[Task objective] When you reach the line containing "left wrist: (480, 220)" in the data below, begin returning lines exactly as written, and stop once the line containing "right ear: (133, 194)" has been returned.

Human keypoint data

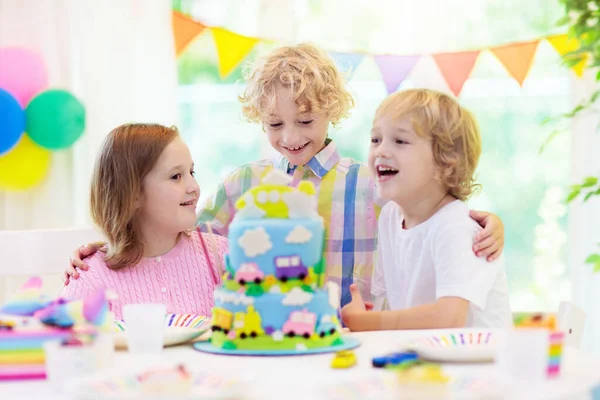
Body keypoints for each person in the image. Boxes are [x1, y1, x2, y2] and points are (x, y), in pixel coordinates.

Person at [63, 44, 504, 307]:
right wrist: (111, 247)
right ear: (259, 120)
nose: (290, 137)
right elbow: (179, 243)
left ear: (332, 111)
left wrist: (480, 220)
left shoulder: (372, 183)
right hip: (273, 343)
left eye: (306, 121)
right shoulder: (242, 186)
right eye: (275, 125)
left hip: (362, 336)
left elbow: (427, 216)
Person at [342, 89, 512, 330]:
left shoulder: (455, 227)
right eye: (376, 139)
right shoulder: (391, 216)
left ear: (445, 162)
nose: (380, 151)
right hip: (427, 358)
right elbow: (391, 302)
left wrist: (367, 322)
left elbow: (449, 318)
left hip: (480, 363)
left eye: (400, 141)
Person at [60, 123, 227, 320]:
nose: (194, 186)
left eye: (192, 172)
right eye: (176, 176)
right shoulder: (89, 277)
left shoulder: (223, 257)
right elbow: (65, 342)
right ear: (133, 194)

...

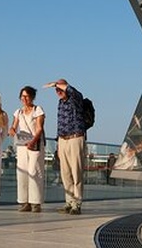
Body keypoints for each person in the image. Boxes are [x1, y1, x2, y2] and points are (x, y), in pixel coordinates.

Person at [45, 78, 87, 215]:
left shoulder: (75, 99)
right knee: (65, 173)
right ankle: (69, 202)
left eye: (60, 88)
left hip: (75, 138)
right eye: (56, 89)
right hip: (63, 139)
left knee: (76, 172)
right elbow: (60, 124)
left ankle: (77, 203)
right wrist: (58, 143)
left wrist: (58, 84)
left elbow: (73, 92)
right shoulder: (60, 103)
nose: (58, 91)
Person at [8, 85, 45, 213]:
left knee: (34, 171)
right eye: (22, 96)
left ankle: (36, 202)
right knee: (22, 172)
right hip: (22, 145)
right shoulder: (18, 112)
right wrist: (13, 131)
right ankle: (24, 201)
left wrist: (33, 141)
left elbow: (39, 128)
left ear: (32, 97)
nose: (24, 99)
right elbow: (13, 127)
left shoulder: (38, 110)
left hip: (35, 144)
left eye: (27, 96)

[Solved problem]
left wrist: (480, 220)
left shoulder: (372, 183)
right hip: (273, 343)
left eye: (306, 121)
right shoulder: (242, 186)
right eye: (275, 125)
left hip: (362, 336)
left elbow: (427, 216)
Person at [342, 89, 512, 330]:
left shoulder: (455, 227)
right eye: (376, 139)
right shoulder: (391, 216)
left ear: (445, 162)
nose: (380, 151)
right hip: (427, 358)
right elbow: (391, 302)
left wrist: (367, 322)
left elbow: (449, 318)
left hip: (480, 363)
left eye: (400, 141)
Person at [60, 123, 227, 320]:
nose: (194, 186)
left eye: (192, 172)
right eye: (176, 176)
right shoulder: (89, 277)
left shoulder: (223, 257)
right elbow: (65, 342)
right ear: (133, 194)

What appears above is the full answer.